For silage, breeders want as much total plant with a moist kernel and which stays green as long as possible. They want kernels to be soft so they break up and can be easily chewed. They want large kernels to expose and get as many nutrients and as much breakage as possible. They want the stalk to be soft so it can be flexible. Ear height should be low because above the ear has more sugars and tends to have more high-digestible fibre.

Incorporating into rations

Ryan Hargreaves, sales manager with Country Farm Seeds in Ontario, has been incorporating floury leafy hybrids into rations for several years. He says the addition of the floury gene to the leafy varieties not only gives producers the tons per acre they want but also provides 10 to 12 per cent higher digestibility.

“What we generally notice is that the softer kernel at processing time going into the silo speeds up the ensile process, allowing for a fermented feed sooner out of the silo. The sooner you have a balanced product coming out, you will notice the milk production and fat production generally start going up within a few weeks or months after the fall harvest.”

Hargreaves has seen silage fermentation occur between 10 to 25 per cent faster in the bunk or the silo. This gives producers a balanced, fermented feed sooner so it is easier to balance the ration and easier for the cow to digest sooner.

He says the nice thing about switching to a silage-specific hybrid is there is very little a producer has to do differently except reduce seed- ing rates slightly. That’s because leafy and leafy floury varieties need some extra space to grow and expand and slightly lowering seeding rates can lead to more digestible stalks as well as larger ears.

“Some guys are still planting 34,000 plants per acre even for silage corn and we’d like to reduce that plants per acre to somewhere between 28,000 and 30,000 plants per acre because the nutrients are in the top part of the plant in silage,” Hargreaves says. “Also, with the flex ear, you allow for the ear to flex out and produce more kernels. You also get a bigger, wider leaf on the plant itself above the cob. That helps keep your tons per acre up and then you have your grain at a very good ratio.”

Tips to remember

Producers should keep in mind that not all areas of Western Canada have the heat units to successfully silage a longer-season leafy floury variety. For silage operations that don’t have their own silage harvester, choosing a silage-specific variety can help lengthen the window for harvesting.

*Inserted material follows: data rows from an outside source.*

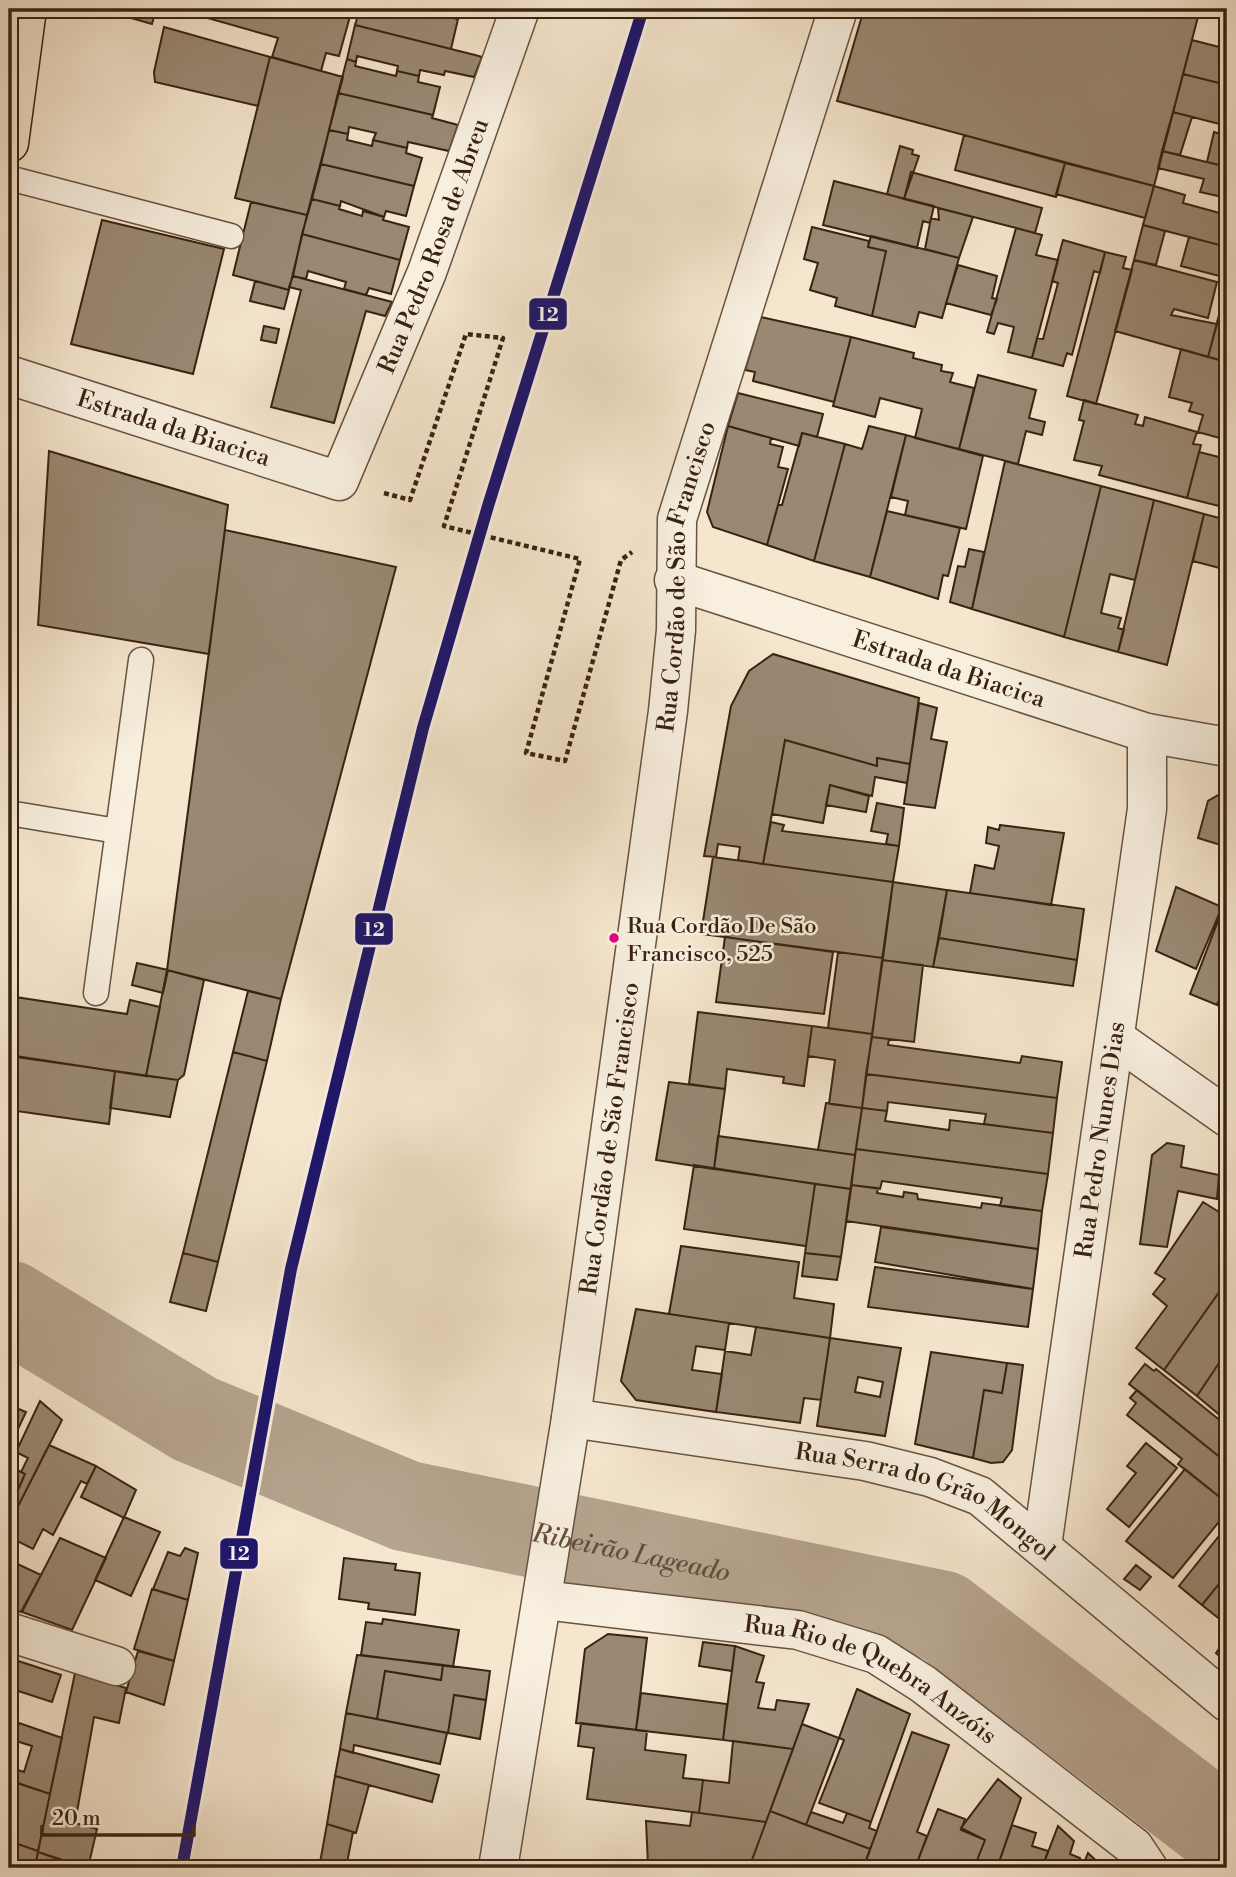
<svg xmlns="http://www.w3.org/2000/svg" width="1236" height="1877" font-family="'Libre Bodoni',serif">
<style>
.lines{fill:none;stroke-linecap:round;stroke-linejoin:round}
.river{stroke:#b5a38d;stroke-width:91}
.building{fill:#9a8873;stroke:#382210;stroke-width:2;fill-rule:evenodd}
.service-casing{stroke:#675340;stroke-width:27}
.minor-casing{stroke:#675340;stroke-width:41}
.tertiary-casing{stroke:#675340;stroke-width:41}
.primary-casing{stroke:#382210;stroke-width:41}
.path{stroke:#382210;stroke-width:4.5;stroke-dasharray:5 3.5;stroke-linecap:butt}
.service{stroke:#f8efdf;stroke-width:24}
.minor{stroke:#f8efdf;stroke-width:38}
.tertiary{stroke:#f8efdf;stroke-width:38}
.primary{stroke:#f5e6ce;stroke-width:38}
.rail-1-casing{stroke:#f8efdf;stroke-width:18}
.rail-1{stroke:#1c146b;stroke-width:12}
.bus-dot{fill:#e5007d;stroke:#f8efdf;stroke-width:2.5}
.labels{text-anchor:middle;stroke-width:5;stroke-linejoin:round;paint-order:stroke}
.bus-label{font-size:22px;fill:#382210;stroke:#f8efdf;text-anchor:start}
.street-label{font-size:24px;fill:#382210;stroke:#f8efdf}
.water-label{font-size:26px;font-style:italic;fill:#644f3c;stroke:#f8efdf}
.line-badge{stroke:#f8efdf;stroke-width:2.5}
.badge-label{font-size:19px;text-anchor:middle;font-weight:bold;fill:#fff}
</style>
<rect width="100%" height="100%" fill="#f5e6ce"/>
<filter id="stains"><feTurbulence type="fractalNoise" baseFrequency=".00286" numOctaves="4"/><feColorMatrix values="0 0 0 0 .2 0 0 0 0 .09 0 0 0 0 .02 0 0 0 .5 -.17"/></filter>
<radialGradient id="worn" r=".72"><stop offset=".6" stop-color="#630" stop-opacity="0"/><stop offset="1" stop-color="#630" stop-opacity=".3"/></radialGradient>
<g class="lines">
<path class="river" id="s1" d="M9,1306L195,1419L406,1506L942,1616L1227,1834"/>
</g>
<path class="building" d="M118,9H156L152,24L117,14Z
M176,9H352L339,56L326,53L321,71L272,57L278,38Z
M360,9H436L435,14L458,19L451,49L355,25Z
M864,9H1200L1154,186L837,101Z
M355,25L475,55L482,57L474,77L445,71L444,75L420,70L419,76L397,71L398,66L357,56L356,62L347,59Z
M164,27L270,57L258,106L155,82L154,72Z
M1192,40L1227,49V85L1183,74Z
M270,57L343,77L307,215L235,198Z
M347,59L356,62L355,66L396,76L397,71L419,76L418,82L440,87L433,115L338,93Z
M1183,74L1227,85V126L1173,112Z
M338,93L433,115L432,118L458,125L449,151L408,142L407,148L373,140L376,133L349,127L348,134L329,130Z
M1173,112L1192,117L1180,155L1162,151Z
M329,130L348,134L347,140L372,146L373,140L407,148L406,153L422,158L414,186L321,164Z
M1214,132L1227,136V167L1207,162Z
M964,135L1065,163L1056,197L955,170Z
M900,146L913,150L912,154L919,156L904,199L887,194Z
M1162,151L1227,167V198L1200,192L1204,179L1158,168Z
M1065,163L1154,186L1145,218L1056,194Z
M321,164L414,186L406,216L386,211L384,217L341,201L340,206L312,199Z
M911,172L1042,208L1035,233L904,199Z
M834,181L934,206L930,223L923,221L917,248L823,225Z
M1154,186L1185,195L1183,203L1227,215V247L1143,225Z
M312,199L340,206L339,209L362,216L363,211L384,217L383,220L409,227L400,260L302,234Z
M251,202L307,215L289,290L233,275Z
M938,208L973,217L959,258L925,249L931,218L939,220Z
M102,220L224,249L193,374L71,344Z
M1143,225L1165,231L1156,265L1134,260Z
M812,227L869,241L868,247L886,251L872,316L835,306L837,298L810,290L818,263L804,259Z
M1016,228L1042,235L1036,255L1058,260L1032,358L1008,352L1014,327L998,323L994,334L987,332Z
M302,234L400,260L391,294L369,288L366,295L344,289L346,282L308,271L306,279L293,276Z
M871,236L959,258L942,318L919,312L915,327L872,316L886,251L868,247Z
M1189,237L1227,247V278L1181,266Z
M1063,240L1105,252L1100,273L1094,271L1072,355L1067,353L1063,366L1032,358L1037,338L1043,339L1058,283L1052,281Z
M1105,252L1126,257L1123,268L1132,270L1096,404L1067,396Z
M1134,260L1217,282L1208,318L1174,309L1171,315L1217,324L1208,357L1115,331Z
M958,265L997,276L992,298L997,299L991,315L946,303Z
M293,276L392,302L385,316L366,311L334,423L271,407L301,290L289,287Z
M255,281L289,290L284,309L250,301Z
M1227,284V362L1208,357Z
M761,317L851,337L834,402L753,381L755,372L745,370Z
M264,326L279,329L276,343L261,340Z
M851,337L914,353L913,358L942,365L941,371L953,373L950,382L974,388L959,449L915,438L922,409L880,398L875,417L833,406Z
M1181,349L1227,362V440L1198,432L1203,415L1189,411L1192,403L1169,397Z
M978,375L1036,390L1029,418L1045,422L1042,435L1026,431L1018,464L959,449Z
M738,393L823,414L817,437L802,433L799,446L728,426Z
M1084,400L1138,415L1135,424L1143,426L1145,417L1197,432L1193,444L1201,445L1187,498L1099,475L1102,466L1074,460L1084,421L1079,420Z
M728,426L771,438L770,444L783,447L778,467L788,469L767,545L713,527L707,512Z
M869,426L906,435L870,577L814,561L845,444L862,449Z
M802,433L845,444L814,561L767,545L778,505H782Z
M906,435L983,456L966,529L905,515L908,501L891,497Z
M49,451L228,505L209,654L38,625Z
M1199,452L1227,459V508L1187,498Z
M1005,461L1101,486L1064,637L972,609Z
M1101,486L1154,500L1135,580L1110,574L1101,613L1121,618L1118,628L1124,630L1118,652L1064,637Z
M1154,500L1204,514L1167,665L1118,652Z
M887,511L960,528L948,576L943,575L938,599L870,577Z
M1204,514L1227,520V570L1193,561Z
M225,530L396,567L281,999L167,970Z
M969,549L984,552L972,609L950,602L958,566L965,567Z
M773,654L919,698L910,764L877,758V766L785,740L763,864L738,860L740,847L718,844L716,857L704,856L731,706L749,671Z
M919,703L937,708L931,739L947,742L935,808L904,804Z
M785,740L877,766V758L910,764L907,783L875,777L872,796L830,785L823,823L772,814Z
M830,785L869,796L866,812L826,805Z
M1227,790V847L1198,838L1208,801Z
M877,803L904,808L899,846L886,844L888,834L871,831Z
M771,822L784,825L782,831L899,846L893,882L763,864Z
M1000,825L1064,833L1051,905L970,893L975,865L994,869L999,846L986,843L988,827L999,830Z
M713,857L893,882L883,958L701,934Z
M893,882L947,890L933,967L882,960Z
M1176,887L1222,907L1196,969L1156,951Z
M947,890L1084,909L1077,960L939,938Z
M1223,908L1227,910V981L1217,1005L1190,994Z
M725,937L833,952L824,1014L716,1002Z
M939,938L1077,960L1073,986L933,967Z
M838,952L883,958L872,1034L828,1028Z
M882,960L923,965L914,1042L872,1037Z
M137,963L168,970L163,993L132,985Z
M167,970L204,980L184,1075L178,1080L146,1076Z
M1227,981V1010L1217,1005Z
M248,991L281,999L267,1061L233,1052Z
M9,996L127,1014L130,1000L160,1007L146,1076L9,1055Z
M698,1012L812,1026L804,1086L783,1083L784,1077L727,1069L725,1089L689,1084Z
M812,1026L872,1034L862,1108L829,1104L835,1060L808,1056Z
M872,1037L889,1039L888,1045L1020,1063L1022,1056L1062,1062L1057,1098L866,1074Z
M233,1052L267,1061L218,1262L183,1253Z
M9,1056L115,1071L109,1124L9,1110Z
M115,1071L178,1080L170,1117L110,1108Z
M866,1074L1057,1098L1053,1133L984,1124L986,1114L888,1102L887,1111L862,1108Z
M669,1082L725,1089L714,1169L656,1160Z
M826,1103L862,1108L855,1155L818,1150Z
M862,1108L887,1111L885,1121L949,1130L950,1120L1053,1133L1048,1174L856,1149Z
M718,1136L855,1155L851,1189L714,1169Z
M1167,1143L1184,1146L1181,1167L1219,1175L1217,1199L1178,1191L1167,1247L1140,1244L1152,1155Z
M856,1149L1048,1174L1042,1211L1000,1206L1002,1198L882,1181L880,1189L851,1185Z
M694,1165L815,1184L806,1246L684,1229Z
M815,1184L851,1189L841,1257L805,1253Z
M851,1185L878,1188L877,1193L903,1197L904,1192L917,1194L918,1199L981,1208L982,1203L1042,1211L1038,1249L846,1221Z
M1203,1202L1227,1217V1281L1164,1370L1136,1348L1167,1306L1153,1294L1165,1279L1155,1273Z
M881,1227L1038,1249L1033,1289L875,1262Z
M681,1246L799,1262L794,1298L834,1304L830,1338L669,1314Z
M183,1253L218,1262L206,1311L170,1302Z
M805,1253L841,1257L837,1280L802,1276Z
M875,1267L1033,1289L1028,1327L868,1307Z
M1227,1281V1351L1197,1396L1164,1370Z
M636,1309L729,1323L725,1350L696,1346L692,1370L722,1374L716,1412L636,1400L621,1381Z
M756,1327L830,1338L821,1400L804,1398L800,1423L716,1412L725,1351L751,1355Z
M830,1338L901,1348L885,1436L817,1426ZM858,1377L883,1382L880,1397L855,1392Z
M1227,1351V1421L1197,1396Z
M931,1352L1007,1363L1002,1393L984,1390L973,1458L915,1444Z
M1007,1363L1023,1365L1012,1450L1003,1462L991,1463L973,1458L984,1390L1002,1393Z
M1145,1364L1154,1371L1156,1369L1227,1426V1463L1129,1384Z
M1137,1390L1227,1463V1503L1178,1464L1182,1459L1127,1415L1136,1403L1130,1398Z
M40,1401L62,1420L9,1524V1509L25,1474L21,1472L28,1458L16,1452Z
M9,1405L26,1412L9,1448Z
M1146,1443L1177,1468L1129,1527L1107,1509L1136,1473L1127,1466Z
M49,1445L96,1466L87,1484L81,1481L53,1535L43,1529L33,1549L9,1537V1524Z
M9,1466L25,1474L20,1486L9,1481Z
M96,1466L136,1490L124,1518L81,1497Z
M1185,1469L1227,1503V1512L1173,1578L1126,1541Z
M9,1481L20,1486L9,1509Z
M124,1517L160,1532L131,1596L95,1580Z
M1227,1526V1574L1202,1605L1179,1586Z
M60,1538L106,1558L72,1630L22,1612Z
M185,1548L198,1553L188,1600L153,1589L168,1552L180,1556Z
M344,1558L396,1564L395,1570L420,1573L415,1615L368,1609L369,1603L339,1599Z
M9,1560L41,1575L21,1612L9,1607Z
M1136,1565L1151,1577L1140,1590L1124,1579Z
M1227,1574V1625L1202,1605Z
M152,1589L188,1600L174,1661L134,1649Z
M383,1619L459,1630L453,1667L361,1655L366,1622L382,1624Z
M608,1634L647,1638L636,1730L576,1723L585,1649Z
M1227,1637V1663L1216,1653Z
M703,1642L735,1646L732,1671L699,1666Z
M735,1646L764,1656L756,1682L764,1683L758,1708L775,1710L777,1700L809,1704L793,1749L723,1740Z
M138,1651L174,1661L164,1705L126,1692Z
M357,1655L443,1665L441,1680L385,1671L377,1719L346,1713Z
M9,1658L61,1675L52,1702L9,1688Z
M443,1665L490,1671L486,1700L454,1695L448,1733L377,1719L385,1671L441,1680Z
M75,1673L126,1688L119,1723L94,1717L75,1823L97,1829L88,1868L38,1852Z
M857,1689L910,1714L871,1822L819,1803L844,1740L839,1738Z
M641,1693L727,1704L723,1740L636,1730Z
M454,1695L486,1700L480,1739L448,1733Z
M346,1713L447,1733L440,1764L354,1745L353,1753L340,1749Z
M9,1719L19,1723L9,1754Z
M19,1723L62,1738L50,1794L14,1782L18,1770L24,1772L32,1746L13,1740Z
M581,1723L647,1731L645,1750L686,1755L683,1778L703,1780L699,1813L587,1799L594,1748L578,1746Z
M802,1724L839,1738L806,1825L770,1811Z
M912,1732L949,1745L917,1832L927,1836L915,1868H876L865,1864Z
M733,1741L793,1749L766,1822L699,1813L703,1780L729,1783Z
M340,1749L439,1775L432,1802L335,1776Z
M335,1776L369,1785L356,1833L327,1824Z
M998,1779L1021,1798L997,1868H974L985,1840L961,1828Z
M9,1780L50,1794L38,1851L9,1841Z
M938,1809L965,1819L961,1830L985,1840L974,1868H915Z
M770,1811L870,1849L863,1868H749Z
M692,1812L766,1822L749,1868L648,1865L646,1821L690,1826Z
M811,1812L843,1823L847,1813L871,1822L869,1828L877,1831L870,1849L806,1825Z
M327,1824L353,1832L346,1868H319Z
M1012,1825L1036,1833L1032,1846L1048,1851L1042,1868H997Z
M1058,1826L1074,1841L1070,1854L1080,1858L1076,1868H1042Z
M9,1841L38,1851L35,1868H9Z
M38,1852L69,1863L68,1868H35Z
M1088,1853L1104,1868H1082Z"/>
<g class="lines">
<defs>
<path id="service" d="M9,178L231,236
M9,813L117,831
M96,993L141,660"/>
<g id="minor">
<path id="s2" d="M9,375L339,481L427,272L520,9"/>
<path id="s3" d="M674,580L1147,733L1227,747"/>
<path d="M1115,1038L1227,1117"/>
<path id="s4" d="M571,1418L865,1461L930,1477L980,1496L1227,1702"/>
<path id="s5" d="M1042,1546L1147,809V733"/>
<path id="s6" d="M543,1600L798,1630L876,1654L923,1684L1134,1847L1148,1868"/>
<path d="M9,1632L116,1666"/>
</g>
<g id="tertiary">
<path id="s7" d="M498,1868L571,1418L668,711L676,630L677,519L838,9"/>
</g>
<path id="primary" d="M9,143L27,9"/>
</defs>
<use href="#service" class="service-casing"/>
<use href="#minor" class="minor-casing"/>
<use href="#tertiary" class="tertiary-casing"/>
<use href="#primary" class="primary-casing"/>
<path class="path" d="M384,493L410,500L466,334L503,338L444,526L580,559L526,753L565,761L621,560L632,552"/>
<use href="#service" class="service"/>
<use href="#minor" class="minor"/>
<use href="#tertiary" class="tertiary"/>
<use href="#primary" class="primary"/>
<defs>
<path id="rail-1" d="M182,1868L291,1269L423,728L488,506L643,9"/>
</defs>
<use href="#rail-1" class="rail-1-casing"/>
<use href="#rail-1" class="rail-1"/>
</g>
<circle class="bus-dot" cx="614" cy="938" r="6"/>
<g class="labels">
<g class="bus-label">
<text x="627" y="933">Rua Cordão De São<tspan x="627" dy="28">Francisco, 525</tspan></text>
</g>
<g class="street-label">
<text dy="8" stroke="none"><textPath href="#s2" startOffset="600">Rua Pedro Rosa de Abreu</textPath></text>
<text dy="8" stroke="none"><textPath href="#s2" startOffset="173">Estrada da Biacica</textPath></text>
<text dy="8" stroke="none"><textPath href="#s7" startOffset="1306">Rua Cordão de São Francisco</textPath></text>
<text dy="8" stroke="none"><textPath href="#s3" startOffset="289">Estrada da Biacica</textPath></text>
<text dy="8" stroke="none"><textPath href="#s7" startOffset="738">Rua Cordão de São Francisco</textPath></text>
<text dy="8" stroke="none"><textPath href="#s5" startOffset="410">Rua Pedro Nunes Dias</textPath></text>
<text dy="8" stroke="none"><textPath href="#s4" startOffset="369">Rua Serra do Grão Mongol</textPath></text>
<text dy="8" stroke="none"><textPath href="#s6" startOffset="343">Rua Rio de Quebra Anzóis</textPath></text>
</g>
<g class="water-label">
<text dy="9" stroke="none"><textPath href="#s1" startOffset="676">Ribeirão Lageado</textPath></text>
</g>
</g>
<g class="line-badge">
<rect x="528" y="297" width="40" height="34" rx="7" fill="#1c146b"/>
<rect x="354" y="912" width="40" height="34" rx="7" fill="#1c146b"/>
<rect x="219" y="1537" width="40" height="33" rx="7" fill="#1c146b"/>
</g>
<g class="badge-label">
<text x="548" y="321">12</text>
<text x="374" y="936">12</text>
<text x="239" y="1560">12</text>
</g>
<rect width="1236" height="1877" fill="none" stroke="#f5e6ce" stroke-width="35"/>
<rect x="10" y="10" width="1215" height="1856" fill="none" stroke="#382210" stroke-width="3.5"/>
<rect x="18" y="18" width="1201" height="1842" fill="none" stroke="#382210" stroke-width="2"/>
<path d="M42 1825v10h152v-10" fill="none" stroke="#382210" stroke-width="3.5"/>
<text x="52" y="1825" font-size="21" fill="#382210" stroke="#f8efdf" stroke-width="5" paint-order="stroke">20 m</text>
<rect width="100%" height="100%" filter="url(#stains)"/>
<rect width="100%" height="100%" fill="url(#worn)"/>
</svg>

If a rancher is using corn for grazing, producers may want to choose a variety with slightly longer heat units to correspond closely with proper maturity at frost dates, as well as slightly lowering seeding rates.

Finally, wherever growers are in the country, Russell recommends growing the variety that’s best suited for their region. “A variety will perform a little differently with heat units in Ontario than it will in the West,” he says.